Why an Apple Siri Smart Speaker Will Sell Millions Despite Echo and Home Dominance

Siri-enabled smart speaker from Apple

Siri might not be the brightest star in the voice assistant constellation, but any device that she’s a part of is very likely to sell in the tens of millions of units. The new Siri-controlled smart speaker that Apple is expected to unveil at its developer conference that’s starting tomorrow, June 5, 2017 in San Jose might not have the deep neural advantage of Google Assistant on Google Home or the retail connections of Amazon Alexa on Amazon Echo, but she’s inexorably linked to an extremely valuable brand represented by a partially eaten fruit.

Apple’s habit, as gizmodo astutely points out, has been to enter a disruptive market at a time when everyone else is struggling to find the right formula, and then come out with a kickass product that has just the basic features but the most appealing user experience of all.

They did it with the iPod 16 years ago when MP3 player makers were fiddling around with the right form factor and features; they did it again ten years ago with the original iPhone that defined what a smartphone should be and do. In fact, the first time Apple used this formula to great effect was in the 70s and 80s, when personal computing was being shaped as an industry. Apple’s products stood out, as they do today, as being distinct and definitive when compared to any contemporary personal computer of that age.

And now, it looks like they’re ready to do it with the Siri speaker. But despite Siri being the first voice assistant launched by a tech major, Apple is severely handicapped in this space. Siri hasn’t evolved all that much from its early days, and today’s virtual assistants have far greater capabilities than Siri.

At the heart of the competition in this area are two of the world’s largest companies – Amazon and Alphabet’s Google. For Amazon, AI is a relatively new area of expertise. Amazon Alexa on Echo devices is not exactly a true-form AI entity because she primarily executes a set of skills based on voice commands for those skills.

Google Assistant on Google Home devices, on the other hand, is a pure AI entity that also uses ‘actions’ that developers can build into their own apps. Unlike Alexa, for whom skills are primary, GA treats ‘actions’ as additional capabilities that give it greater breadth and depth.

In this scenario, Siri offers very little other than being able to communicate effectively with Apple’s own ecosystem consisting of a relatively small service offering.

But from a sales perspective, an Apple-made Siri speaker has several advantages.

First of all, it’s an Apple product. Whether you like it or not, there’s always a market for Apple products. And this is a unique market that’s willing to pay a significant premium for the exact same features offered by other device manufacturers.

Second, this market is fairly massive when you could the total number of Apple devices sold just over the past decade alone. There are, by Apple’s account, over 1 billion active iPhones in the world today. Even if you discount all the Siri-incompatible iPhone models in that pool, there are over half a billion iPhones that support Siri. That means they will likely integrate very well with the upcoming Siri speaker via an iOS app that Apple is sure to release for the speaker.

Third, some of Apple’s services, such as Apple Pay, are only accessible using Apple devices or products. If the new Siri speaker comes integrated with Apple Pay capabilities, such as the ability to initiate a payment by voice and then authenticate that via biometrics or your Apple ID on another Apple device, that could be a major draw for the smart speaker from Apple.

Fourth, Apple intends to offer high-quality virtual surround sound on the new Siri speaker. Music aficionados – especially the 20 million paid subscribers on Apple Music – could find that a very attractive proposition. The Apple Siri speaker will have seven tweeters and one woofer, compared to the Echo’s single woofer and single tweeter. In addition, a speaker like this will most likely be compatible with Apple TV, where it can act as an additional surround speaker for whatever you play on Apple TV.

Fifth, knowing Apple’s design capabilities, this is going to be a lot more than a functionally robust smart speaker. It’s probably going to be the centerpiece of your living room, ruling over all it purveys, including all your smart home appliances and gadgetry linked to HomeKit.

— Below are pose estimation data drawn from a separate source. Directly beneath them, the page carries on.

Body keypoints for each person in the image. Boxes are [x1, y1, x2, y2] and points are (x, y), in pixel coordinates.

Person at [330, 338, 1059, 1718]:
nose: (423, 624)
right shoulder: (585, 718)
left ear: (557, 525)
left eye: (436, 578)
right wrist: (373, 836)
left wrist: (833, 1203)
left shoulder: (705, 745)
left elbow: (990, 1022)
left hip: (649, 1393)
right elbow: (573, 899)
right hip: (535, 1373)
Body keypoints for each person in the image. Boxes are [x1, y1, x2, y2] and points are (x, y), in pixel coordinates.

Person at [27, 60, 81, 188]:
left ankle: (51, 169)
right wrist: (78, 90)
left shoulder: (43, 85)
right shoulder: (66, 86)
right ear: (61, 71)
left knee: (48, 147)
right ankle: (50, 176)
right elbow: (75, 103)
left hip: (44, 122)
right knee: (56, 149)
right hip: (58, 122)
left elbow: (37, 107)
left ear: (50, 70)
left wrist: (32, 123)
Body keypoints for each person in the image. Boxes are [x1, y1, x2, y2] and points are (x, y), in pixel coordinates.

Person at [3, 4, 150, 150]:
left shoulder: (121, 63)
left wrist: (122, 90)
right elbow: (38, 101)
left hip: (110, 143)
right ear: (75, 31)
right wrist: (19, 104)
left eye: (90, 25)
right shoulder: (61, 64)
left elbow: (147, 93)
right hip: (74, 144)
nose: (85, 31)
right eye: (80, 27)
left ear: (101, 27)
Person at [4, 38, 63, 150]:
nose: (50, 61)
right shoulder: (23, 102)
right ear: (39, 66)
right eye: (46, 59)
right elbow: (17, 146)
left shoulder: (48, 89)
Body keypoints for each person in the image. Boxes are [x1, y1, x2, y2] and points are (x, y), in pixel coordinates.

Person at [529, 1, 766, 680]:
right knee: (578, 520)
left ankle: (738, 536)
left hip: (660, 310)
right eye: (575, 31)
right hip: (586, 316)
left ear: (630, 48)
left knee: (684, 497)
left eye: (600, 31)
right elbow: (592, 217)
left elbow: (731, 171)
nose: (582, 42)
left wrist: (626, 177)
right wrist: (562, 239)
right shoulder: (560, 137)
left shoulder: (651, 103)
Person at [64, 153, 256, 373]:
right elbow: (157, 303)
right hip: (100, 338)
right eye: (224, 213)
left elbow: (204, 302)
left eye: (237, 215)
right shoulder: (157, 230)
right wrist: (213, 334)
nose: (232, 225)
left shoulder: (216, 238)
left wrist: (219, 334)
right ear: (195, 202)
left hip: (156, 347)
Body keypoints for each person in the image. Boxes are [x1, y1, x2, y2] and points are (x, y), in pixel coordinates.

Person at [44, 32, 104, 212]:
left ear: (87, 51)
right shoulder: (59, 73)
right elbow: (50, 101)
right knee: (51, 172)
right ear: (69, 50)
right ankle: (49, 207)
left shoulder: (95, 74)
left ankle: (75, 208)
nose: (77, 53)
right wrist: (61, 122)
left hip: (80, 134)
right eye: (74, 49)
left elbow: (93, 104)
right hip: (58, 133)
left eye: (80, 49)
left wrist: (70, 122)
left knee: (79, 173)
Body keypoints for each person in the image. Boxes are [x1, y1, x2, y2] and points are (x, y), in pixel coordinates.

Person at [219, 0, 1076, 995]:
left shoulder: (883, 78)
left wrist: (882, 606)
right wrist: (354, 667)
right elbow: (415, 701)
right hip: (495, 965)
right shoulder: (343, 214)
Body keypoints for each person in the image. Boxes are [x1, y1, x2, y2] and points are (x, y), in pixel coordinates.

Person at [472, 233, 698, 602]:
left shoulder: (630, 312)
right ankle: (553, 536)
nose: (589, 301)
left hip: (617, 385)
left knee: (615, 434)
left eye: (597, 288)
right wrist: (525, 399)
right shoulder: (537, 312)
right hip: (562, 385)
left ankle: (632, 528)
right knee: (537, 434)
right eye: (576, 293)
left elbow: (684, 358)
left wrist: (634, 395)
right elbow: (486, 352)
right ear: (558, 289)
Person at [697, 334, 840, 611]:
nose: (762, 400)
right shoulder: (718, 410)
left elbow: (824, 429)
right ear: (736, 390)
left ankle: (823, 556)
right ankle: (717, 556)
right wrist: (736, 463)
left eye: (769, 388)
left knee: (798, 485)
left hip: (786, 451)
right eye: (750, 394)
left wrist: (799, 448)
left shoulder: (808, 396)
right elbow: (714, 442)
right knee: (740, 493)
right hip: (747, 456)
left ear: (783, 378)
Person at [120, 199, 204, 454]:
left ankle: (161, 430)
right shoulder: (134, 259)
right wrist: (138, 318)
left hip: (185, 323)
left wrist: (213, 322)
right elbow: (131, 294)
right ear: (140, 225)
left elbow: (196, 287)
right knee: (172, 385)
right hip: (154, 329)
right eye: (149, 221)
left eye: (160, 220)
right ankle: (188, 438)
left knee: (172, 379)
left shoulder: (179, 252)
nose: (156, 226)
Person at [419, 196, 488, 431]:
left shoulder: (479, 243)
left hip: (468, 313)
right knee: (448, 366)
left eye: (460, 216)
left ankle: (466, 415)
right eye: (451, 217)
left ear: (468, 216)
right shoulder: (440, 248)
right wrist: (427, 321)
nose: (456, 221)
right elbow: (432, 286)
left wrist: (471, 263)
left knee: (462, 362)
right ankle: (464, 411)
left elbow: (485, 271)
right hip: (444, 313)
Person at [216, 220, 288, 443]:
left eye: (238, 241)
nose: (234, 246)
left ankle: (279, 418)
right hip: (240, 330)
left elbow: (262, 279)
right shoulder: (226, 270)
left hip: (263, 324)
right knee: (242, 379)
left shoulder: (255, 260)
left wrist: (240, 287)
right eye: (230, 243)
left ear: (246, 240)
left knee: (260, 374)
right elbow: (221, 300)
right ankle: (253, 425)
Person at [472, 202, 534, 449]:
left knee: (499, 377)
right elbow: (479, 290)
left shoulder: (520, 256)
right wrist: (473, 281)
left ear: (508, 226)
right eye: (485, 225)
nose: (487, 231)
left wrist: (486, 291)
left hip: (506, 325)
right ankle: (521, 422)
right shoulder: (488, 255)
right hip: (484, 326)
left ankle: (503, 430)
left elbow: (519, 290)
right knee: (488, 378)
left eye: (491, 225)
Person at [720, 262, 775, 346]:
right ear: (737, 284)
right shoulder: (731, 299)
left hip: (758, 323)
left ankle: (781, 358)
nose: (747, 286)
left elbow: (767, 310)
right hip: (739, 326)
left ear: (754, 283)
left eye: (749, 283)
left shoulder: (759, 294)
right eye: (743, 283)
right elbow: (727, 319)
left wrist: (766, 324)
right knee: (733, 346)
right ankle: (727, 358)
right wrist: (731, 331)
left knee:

For all these reasons, we believe Apple releasing a Siri speaker at this time is the right move. They need more hardware gains as their devices segment flags quarter after quarter, and it will buy them more time to build out their services portfolio and depth of offering.

VoiceLabs’ 2017 Voice Report shows that a total of 24.5 million smart speaker devices will be sold by Google and Amazon in 2017. We think Apple has a real shot at this market even though their product doesn’t have many of the capabilities that Amazon Echo and Google Home do.